Son olarak yeni çalışmalarınızla ilgili biraz bilgi alabilir miyiz?

Anılarda Sait Faik, pek yakında elimizde olacak. Sadece ozanların öykülerine yer verdiğim, bu nedenle de adını Ozanın Öyküsü olarak belirlediğim bir kitap da bu yıl yayımlanacak. Yoklar Kitabı adındaki öykü kitabımı bu yaz bir daha ele alacağım. Asıl ağırlık anma ya da anımsatma dosyalarında diyebilirim: Zeyyat Selimoğlu, Agop Arad, Tahir Alangu (yani sizin “Tahir Amca”nız) ve Hüsamettin Bozok üzerine hazırlıklar yapıyorum. Bu derlemeler birer kitaba evrilir mi, ne zaman evrilir bilemiyorum. Ancak önemli birer ülkü hepsi de... Ah, Rauf Mutluay üzerine de eğilebilsem! Ziya Osman Saba üzerine de... Yine benden iyi bilirsiniz, diyeceğim: Kendimizi görevli duyduğumuz, duyacağımız daha nice nice değerimiz var, var ama...

 

Adil İzci 16 Şubat 1954 tarihinde Niğde’de doğdu. İlk, orta ve lise öğrenimini aynı yerde gördü. Ankara Üniversitesi Dil ve Tarih Coğrafya Fakültesi Tiyatro Bölümü’nde başladığı yükseköğrenimini aynı okulun Yeni Türk Edebiyatı Bölümü’nde tamamladı. 1980-2010 yılları arasında İstanbul Amerikan Robert Lisesi’nde Türk Dili ve Edebiyatı öğretmeni olarak görev yaptı. 2013 yılı sonlarından 2016 Eylül ayına dek Heybeliada’da yaşayan Adil İzci, çalışmalarını halen İstanbul’da sürdürüyor. Dil Derneği üyesidir.

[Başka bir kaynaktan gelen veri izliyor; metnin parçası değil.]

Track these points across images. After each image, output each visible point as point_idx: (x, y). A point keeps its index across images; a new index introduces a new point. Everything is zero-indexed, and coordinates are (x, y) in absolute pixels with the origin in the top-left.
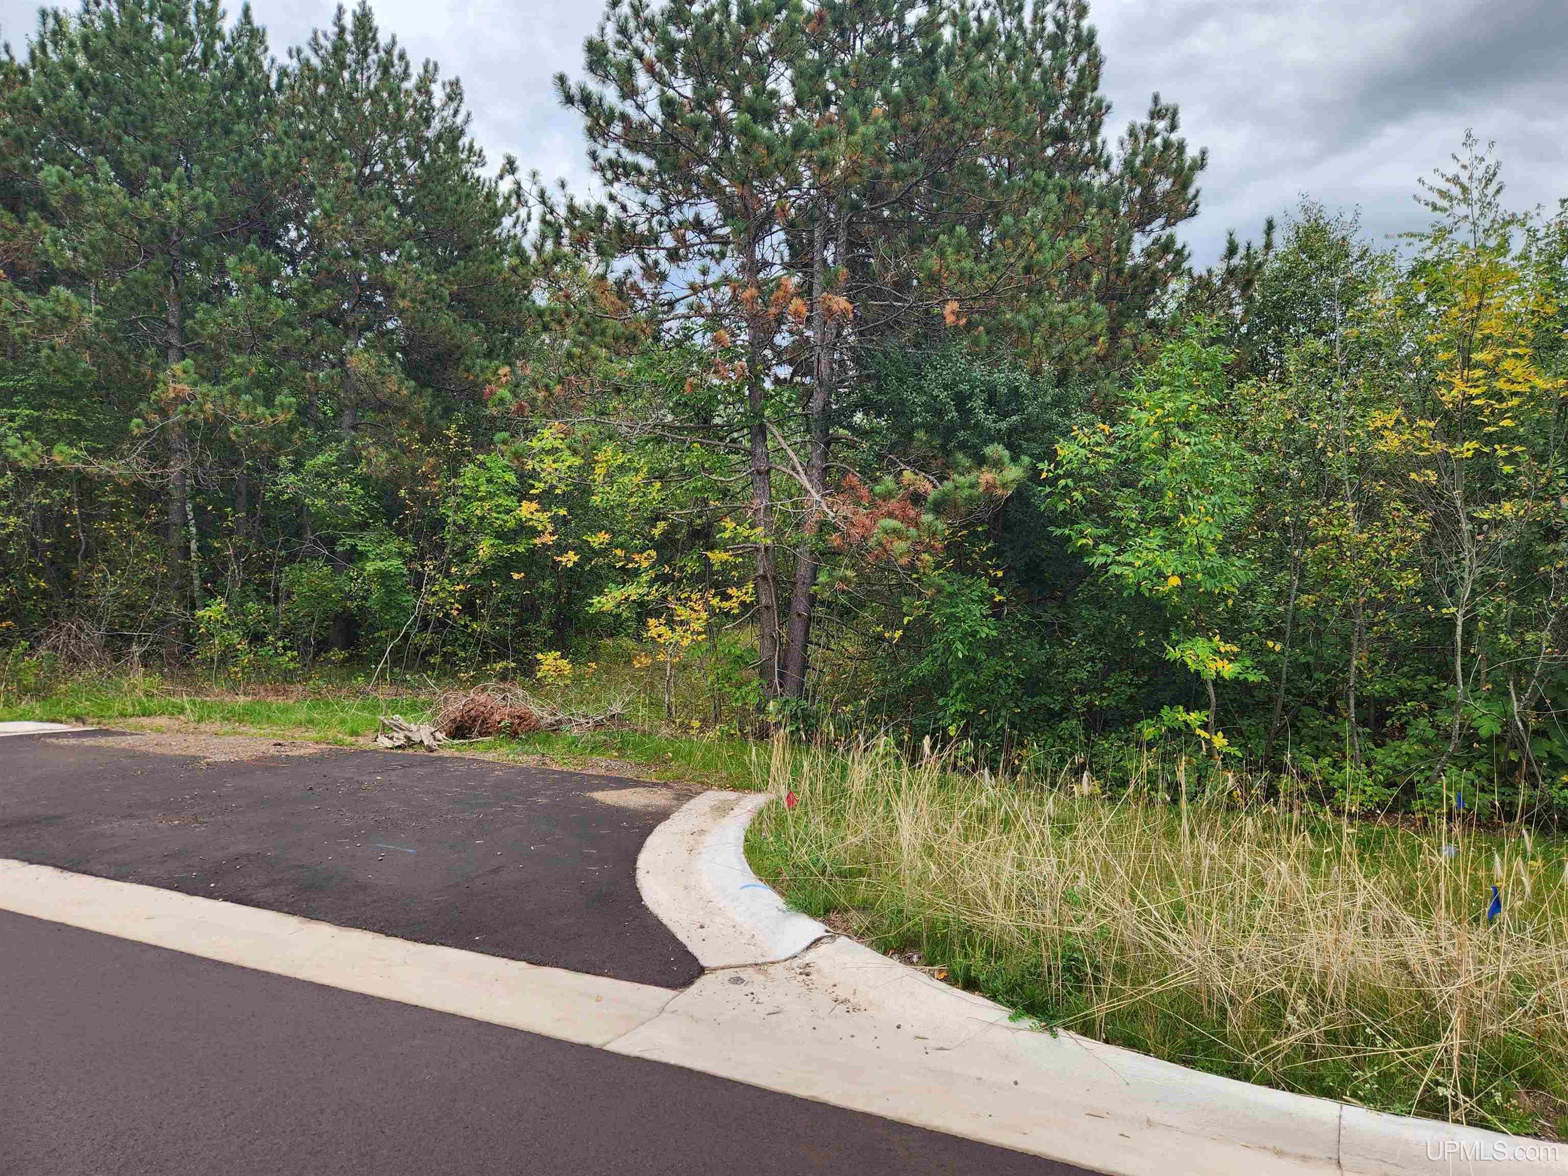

Yapıtları arasında Günizi, Su ve Yaprak, Kır ve Gök, “Aşk İmiş”, Haiku’ş adlı şiir kitapları ile Ağaçlar Kitabı, Evler Sokaklar Kitabı, Kuşlar Kitabı, Ada Sularında, Örtmenim, Eski Bir Niğde adlı kitaplar, Mavi Kitap ve Sabahattin Kudret Aksal’a Armağan adlı derlemeler ile çocuklar için yazdığı kitaplar bulunmaktadır.